MADRID (Reuters) - Spain’s Socialist Prime Minister Pedro Sanchez appealed for unity on Saturday after the far-right Vox party said it would take legal action against a partial lockdown imposed on Madrid to contain one of Europe’s worst coronavirus outbreaks.
Vox, which is echoing the conservative-led Madrid regional authority’s opposition to the new restrictions implemented via a state of emergency, has also called for protests.
The measures affecting 3.8 million people in the Spanish capital and eight satellite towns include a ban on non-essential travel except for work, school or medical reasons.
Around 7,000 police are deployed to ensure compliance.
Vox leader Santiago Abascal said his party, Spain’s third largest, would appeal in the constitutional court against the “illegal” state of emergency. Opponents say the measures in Madrid are excessive and will crush the economy.
But Sanchez told a news conference that health should come before politics. “We have to be united. This is an epidemiological battle, not ideological,” he said.
Spaniards are bemused and angry over the political bickering, as their nation suffers the highest COVID-19 caseload in Western Europe and its worst recession since the civil war.

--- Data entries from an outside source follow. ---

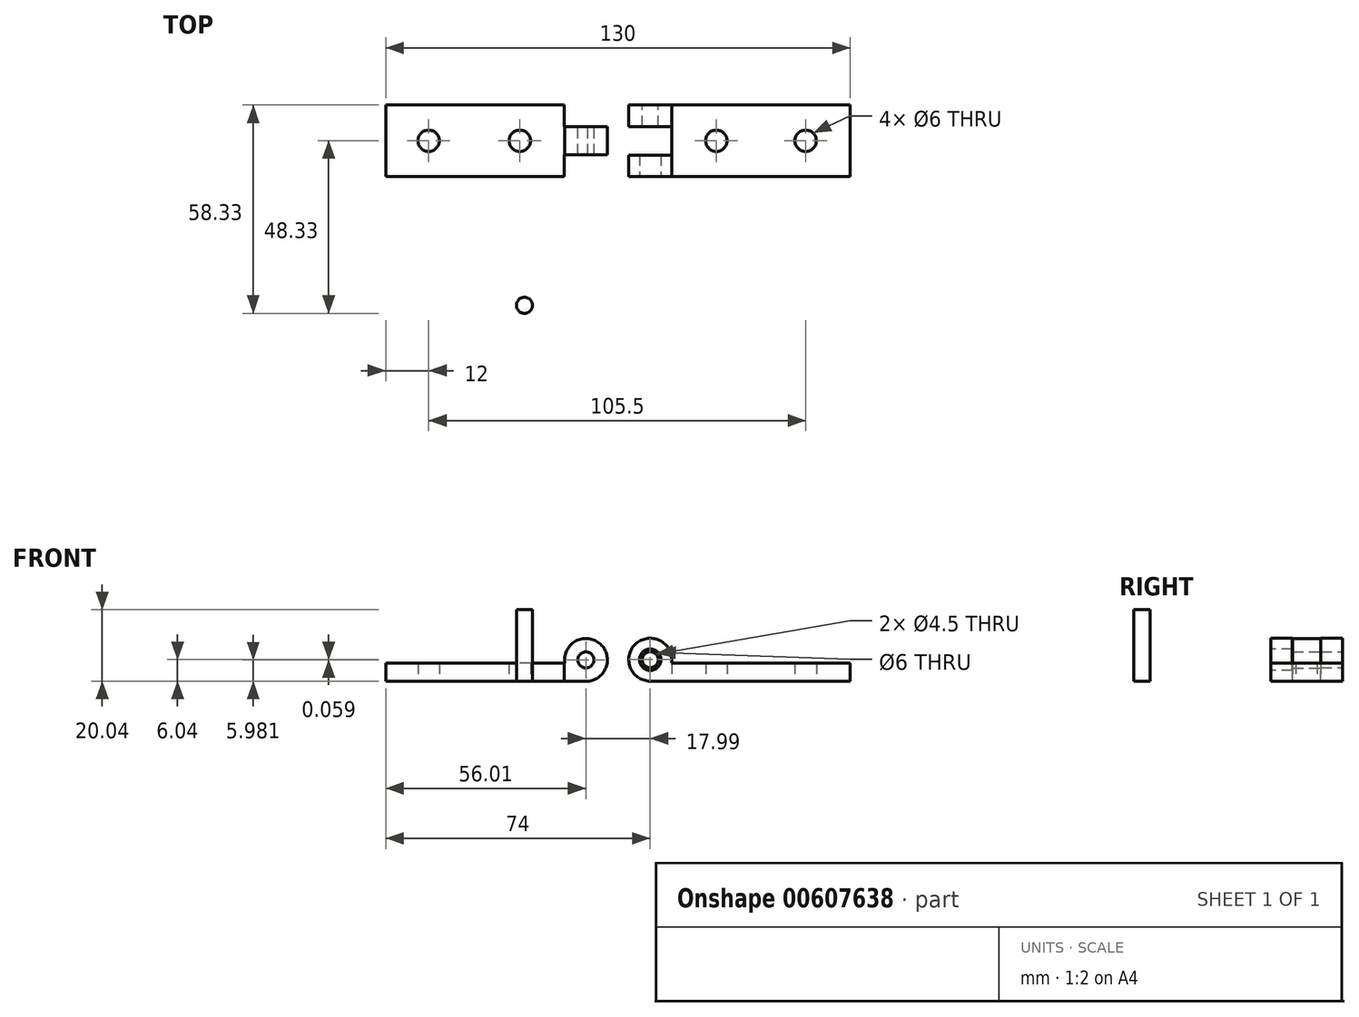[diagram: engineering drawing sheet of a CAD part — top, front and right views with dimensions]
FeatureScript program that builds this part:
annotation { "Feature Type Name" : "Feature", "Feature Type Description" : "" }
export const myFeature = defineFeature(function(context is Context, id is Id, definition is map)
    precondition{}
    {
        {
            var Q0;
            Q0=qCreatedBy(makeId("Top.planeOp"),FACE);
            var sketch = newSketch(context, id + "F0", { "sketchPlane" : qUnion([Q0])});
            skLineSegment(sketch, "E0.bottom", {"start": v(25, 10) * mm, "end": v(-25, 10) * mm});
            skLineSegment(sketch, "E0.top", {"start": v(25, -10) * mm, "end": v(-25, -10) * mm});
            skLineSegment(sketch, "E0.left", {"start": v(25, 10) * mm, "end": v(25, -10) * mm});
            skLineSegment(sketch, "E0.right", {"start": v(-25, 10) * mm, "end": v(-25, -10) * mm});
            skPoint(sketch, "E0.middle", {"position": v(0, 0) * mm});
            skCircle(sketch, "E1", {"center": v(-12.5, 0) * mm, "radius": 3 * mm});
            skCircle(sketch, "E2", {"center": v(12.5, 0) * mm, "radius": 3 * mm});
            skLineSegment(sketch, "E3.bottom", {"start": v(-55, -10) * mm, "end": v(-105, -10) * mm});
            skLineSegment(sketch, "E3.top", {"start": v(-55, 10) * mm, "end": v(-105, 10) * mm});
            skLineSegment(sketch, "E3.left", {"start": v(-55, -10) * mm, "end": v(-55, 10) * mm});
            skLineSegment(sketch, "E3.right", {"start": v(-105, -10) * mm, "end": v(-105, 10) * mm});
            skCircle(sketch, "E4", {"center": v(-67.5, 0) * mm, "radius": 3 * mm});
            skCircle(sketch, "E5", {"center": v(-93, 0) * mm, "radius": 3 * mm});
            skSolve(sketch);
        }
        {
            var Q0;
            Q0=makeQuery(id+"F0.imprint","IMPRINT",FACE,{"disambiguationData":[TD([[makeQuery(id+"F0.imprint","IMPRINT",EDGE,{"derivedFrom":sQuery(id+"F0.wireOp",EDGE,"E0.bottom")}),1.0]])]});
            var Q1;
            Q1=makeQuery(id+"F0.imprint","IMPRINT",FACE,{"disambiguationData":[TD([[makeQuery(id+"F0.imprint","IMPRINT",EDGE,{"derivedFrom":sQuery(id+"F0.wireOp",EDGE,"E3.bottom")}),-1.0]])]});
            extrude(context, id + "F1", {"entities" : qUnion([Q0, Q1]), "depth" : 5 * mm, "offsetDistance" : 25 * mm});
        }
        {
            var Q0;
            Q0=makeQuery(id+"F1.opExtrude","SWEPT_FACE",FACE,{"disambiguationData":[OSD([sQuery(id+"F0.wireOp",EDGE,"E0.top")])]});
            var sketch = newSketch(context, id + "F2", { "sketchPlane" : qUnion([Q0])});
            skArc(sketch, "E6", {"start": v(-25.08, 5) * mm, "mid": v(-34.87, 10.58) * mm, "end": v(-31, 0) * mm});
            skLineSegment(sketch, "E7", {"start": v(-25, 0) * mm, "end": v(-31, 0) * mm});
            skLineSegment(sketch, "E8.0", {"start": v(25, 5) * mm, "end": v(-25, 5) * mm});
            skLineSegment(sketch, "E8.1", {"start": v(25, 5) * mm, "end": v(25, 0) * mm});
            skLineSegment(sketch, "E8.2", {"start": v(25, 0) * mm, "end": v(-25, 0) * mm});
            skLineSegment(sketch, "E8.3", {"start": v(-25, 5) * mm, "end": v(-25, 0) * mm});
            skLineSegment(sketch, "E9", {"start": v(-25, 5) * mm, "end": v(-25.08, 5) * mm});
            skCircle(sketch, "E10", {"center": v(-31, 6) * mm, "radius": 3 * mm});
            skSolve(sketch);
        }
        {
            var Q0;
            Q0=makeQuery(id+"F2.imprint","IMPRINT",FACE,{"disambiguationData":[TD([[makeQuery(id+"F2.imprint","IMPRINT",EDGE,{"derivedFrom":sQuery(id+"F2.wireOp",EDGE,"E6")}),1.0]])]});
            extrude(context, id + "F3", {"entities" : qUnion([Q0]), "operationType" : NewBodyOperationType.ADD, "oppositeDirection" : true, "depth" : 6 * mm, "offsetDistance" : 25 * mm});
        }
        {
            var Q0;
            Q0=makeQuery(id+"F1.opExtrude","SWEPT_FACE",FACE,{"disambiguationData":[OSD([sQuery(id+"F0.wireOp",EDGE,"E0.bottom")])]});
            var sketch = newSketch(context, id + "F4", { "sketchPlane" : qUnion([Q0])});
            skLineSegment(sketch, "E11.0", {"start": v(-25, 5) * mm, "end": v(25, 5) * mm});
            skLineSegment(sketch, "E11.1", {"start": v(25, 5) * mm, "end": v(25, 0) * mm});
            skLineSegment(sketch, "E11.2", {"start": v(-25, 0) * mm, "end": v(25, 0) * mm});
            skLineSegment(sketch, "E11.3", {"start": v(25, 0) * mm, "end": v(31, 0) * mm});
            skArc(sketch, "E11.4", {"start": v(25.08, 5) * mm, "mid": v(34.87, 10.58) * mm, "end": v(31, 0) * mm});
            skLineSegment(sketch, "E11.5", {"start": v(25, 5) * mm, "end": v(25.08, 5) * mm});
            skCircle(sketch, "E12", {"center": v(31, 6) * mm, "radius": 3 * mm});
            skCircle(sketch, "E13", {"center": v(31, 6) * mm, "radius": 2.25 * mm});
            skSolve(sketch);
        }
        {
            var Q0;
            Q0=makeQuery(id+"F4.imprint","IMPRINT",FACE,{"disambiguationData":[TD([[makeQuery(id+"F4.imprint","IMPRINT",EDGE,{"derivedFrom":sQuery(id+"F4.wireOp",EDGE,"E11.1")}),1.0]])]});
            extrude(context, id + "F5", {"entities" : qUnion([Q0]), "operationType" : NewBodyOperationType.ADD, "oppositeDirection" : true, "depth" : 6 * mm, "offsetDistance" : 25 * mm});
        }
        {
            var Q0;
            Q0=makeQuery(id+"F1.opExtrude","SWEPT_FACE",FACE,{"disambiguationData":[OSD([sQuery(id+"F0.wireOp",EDGE,"E3.top")])]});
            var sketch = newSketch(context, id + "F6", { "sketchPlane" : qUnion([Q0])});
            skLineSegment(sketch, "E14.4", {"start": v(105, 5) * mm, "end": v(105, 0) * mm});
            skCircle(sketch, "E15", {"center": v(49, 5.94) * mm, "radius": 2.25 * mm});
            skLineSegment(sketch, "E16", {"start": v(48.51, -0.04) * mm, "end": v(55, 0) * mm});
            skLineSegment(sketch, "E17", {"start": v(55, 5) * mm, "end": v(54.92, 5) * mm});
            skPoint(sketch, "E14.0.start.orphan", {"position": v(25.08, 5) * mm});
            skArc(sketch, "E18", {"start": v(54.92, 5) * mm, "mid": v(45.28, 10.66) * mm, "end": v(48.51, -0.04) * mm});
            skLineSegment(sketch, "E19.0", {"start": v(55, 5) * mm, "end": v(55, 0) * mm});
            skSolve(sketch);
        }
        {
            var Q0;
            Q0=makeQuery(id+"F6.imprint","IMPRINT",FACE,{"disambiguationData":[TD([[makeQuery(id+"F6.imprint","IMPRINT",EDGE,{"derivedFrom":sQuery(id+"F6.wireOp",EDGE,"E15")}),-1.0]])]});
            extrude(context, id + "F7", {"entities" : qUnion([Q0]), "operationType" : NewBodyOperationType.ADD, "oppositeDirection" : true, "depth" : 13.9 * mm, "offsetDistance" : 25 * mm});
        }
        {
            var Q0;
            Q0=makeQuery(id+"F6.imprint","IMPRINT",FACE,{"disambiguationData":[TD([[makeQuery(id+"F6.imprint","IMPRINT",EDGE,{"derivedFrom":sQuery(id+"F6.wireOp",EDGE,"E15")}),-1.0]])]});
            extrude(context, id + "F8", {"entities" : qUnion([Q0]), "operationType" : NewBodyOperationType.REMOVE, "oppositeDirection" : true, "depth" : 6.1 * mm, "offsetDistance" : 25 * mm});
        }
        {
            var Q0;
            Q0=qCreatedBy(makeId("Top.planeOp"),FACE);
            var sketch = newSketch(context, id + "F9", { "sketchPlane" : qUnion([Q0])});
            skCircle(sketch, "E20", {"center": v(-66.19, -46.08) * mm, "radius": 2.25 * mm});
            skSolve(sketch);
        }
        {
            var Q0;
            Q0=makeQuery(id+"F9.imprint","IMPRINT",FACE,{"disambiguationData":[TD([[makeQuery(id+"F9.imprint","IMPRINT",EDGE,{"derivedFrom":sQuery(id+"F9.wireOp",EDGE,"E20")}),1.0]])]});
            extrude(context, id + "F10", {"entities" : qUnion([Q0]), "depth" : 20 * mm, "offsetDistance" : 25 * mm});
        }
        {
            var Q0;
            Q0=makeQuery(id+"F4.imprint","IMPRINT",FACE,{"disambiguationData":[TD([[makeQuery(id+"F4.imprint","IMPRINT",EDGE,{"derivedFrom":sQuery(id+"F4.wireOp",EDGE,"E12")}),1.0]])]});
            extrude(context, id + "F11", {"entities" : qUnion([Q0]), "operationType" : NewBodyOperationType.ADD, "oppositeDirection" : true, "depth" : 6 * mm, "offsetDistance" : 25 * mm});
        }
    });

“I feel frustrated, deceived, I feel afraid because I see that we are in the middle of political disputes that lead nowhere,” said Miguel Angel, 63, a Madrid resident.
The Madrid region had 723 coronavirus cases per 100,000 people in the two weeks to Oct. 8, according to the World Health Organization, making it Europe’s second densest cluster after Andorra.
Spain said on Friday it had recorded 861,112 coronavirus cases and 32,929 deaths.